Publio José escreve sobre a ditadura da democracia

14/10/2013

Por: Instituto Cortez Pereira

A cada dia o brasileiro fica mais desorientado com a eclosão de fatos à sua volta carregados de transtornos e prejuízos diversos, e que, em conseqüência, vêm atingindo a todos com agressividade incomum. Aliás, há tempos o brasileiro médio – aquele que pensa sair do trabalho para casa a tempo de assistir a novela, o noticiário, o futebol pela tv – é impactado com o que se passa no vídeo. Nele, vê-se o Brasil como se uma câmera desfocada gerasse uma sucessão de imagens distorcidas.

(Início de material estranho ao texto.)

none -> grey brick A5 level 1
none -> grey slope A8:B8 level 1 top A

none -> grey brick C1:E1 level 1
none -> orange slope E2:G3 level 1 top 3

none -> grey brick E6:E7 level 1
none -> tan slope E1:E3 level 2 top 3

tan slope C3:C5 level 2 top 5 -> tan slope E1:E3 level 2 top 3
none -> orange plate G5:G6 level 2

Ou que um pintor, muito loucão, invertesse a lógica estética e trouxesse à luz algo muito além do que imaginam os mais empedernidos expressionistas. Crimes, mortes horrendas, assaltos, seqüestros, tudo ali, à frente de todos, oferecido por estrelas ascendentes do jornalismo televisivo, sempre às horas das refeições, feito prato comercial servido nos restaurantesself service da vida. Apelação? Realidade? Loucura?

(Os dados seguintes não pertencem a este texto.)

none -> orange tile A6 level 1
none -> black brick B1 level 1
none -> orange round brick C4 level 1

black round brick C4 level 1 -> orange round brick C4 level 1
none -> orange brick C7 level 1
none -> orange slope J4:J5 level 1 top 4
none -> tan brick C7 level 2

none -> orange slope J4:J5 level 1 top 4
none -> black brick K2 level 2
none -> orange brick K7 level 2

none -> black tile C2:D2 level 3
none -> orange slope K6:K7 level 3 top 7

Essa salada indigesta vem pontuando o dia a dia do brasileiro com uma regularidade obsessiva e ininterrupta – a fazer todos se indagarem “que país é este? onde estou afinal?” Além do mais, se observamos assim o que vemos no campo do crime, da marginalidade, do bruto e tenebroso terreno das delegacias de polícia, em outras searas o cenário não é diferente. Na política, por exemplo, o que acontece que leve o brasileiro a se orgulhar? O judiciário, por seu turno, à frente o Supremo – onde até pouco tempo se ancorava a esperança do brasileiro comum – lambuzou-se a tal ponto com a influência de governos e partidos políticos que hoje nem merece mais ser visto como “a suprema corte”. Suprema em quê, afinal? Pelo dicionário, o termo se mostra uma maravilha: dignidade, pureza absoluta, preeminência, o mais importante, superior a tudo.É assim que é visto o Supremo nos dias de hoje?    

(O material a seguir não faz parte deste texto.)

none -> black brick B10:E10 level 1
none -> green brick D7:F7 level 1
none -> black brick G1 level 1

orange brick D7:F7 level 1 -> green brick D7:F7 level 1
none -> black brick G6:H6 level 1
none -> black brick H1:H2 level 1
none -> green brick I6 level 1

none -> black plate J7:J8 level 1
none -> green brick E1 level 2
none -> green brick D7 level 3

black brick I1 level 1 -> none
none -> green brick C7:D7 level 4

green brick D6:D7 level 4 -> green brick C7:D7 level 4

Agora, vem somar-se a esse quadro horroroso as tais manifestações – os protestos de grupos organizados. E o que se vê? Em passeatas de professores, por exemplo, cenas de agressões, vandalismos, quebra-quebra, puro desrespeito à autoridade. Os alunos, em casa, confusos, vendo os mestres do saber, das boas práticas de vida engalfinhados com a polícia, certamente se indagarão se professor é aquilo que mostra a televisão. A todo instante, o termo democracia é distorcido, amarfanhado, para utilização da forma que mais agrada ao transgressor de plantão. Nas escolas, professores são espancados – e mortos – a bem da democracia escolar, amontoado de hábitos que confere à meninada uma impunidade absoluta, além de péssimos índices de aprendizado. Nos locais de trabalho, desceu pelo ralo a autoridade em louvor do igualitarismo que tudo pode. Não é da essência democrática a igualdade de direitos?

Nas esferas partidárias, alianças absurdas são sacramentadas sob o argumento de que “é necessário garantir-se a governabilidade”. Ah, pera lá! Governabilidade, teu nome é safadeza! Baderneiros, quando presos, são soltos em seguida, sem nada a pesar-lhes no cocuruto. Quando muito alguns arranhões, logo esquecidos em razão do estrelato garantido pela mídia. Enquanto isso, com receio de desagradar o que vai pelas ruas, governantes se omitem – e a ordem que vá pro beleléu! O intuito? Serem vistos como... democratas. Em casa, o brasileiro engole tudo isso, se perguntando se no dia seguinte encontrará de pé a loja onde trabalha. Impunidade, incivilidade, impatriotismo... Isso é democracia? Ou estamos, sem sentir, numa ditadura. De que tipo? Vinda de onde? Patrocinada por quem? Cadê o Brasil que amo? Brasiiiiillllll, onde estás que não respondeeeeeees? Te cuida, cara pálida!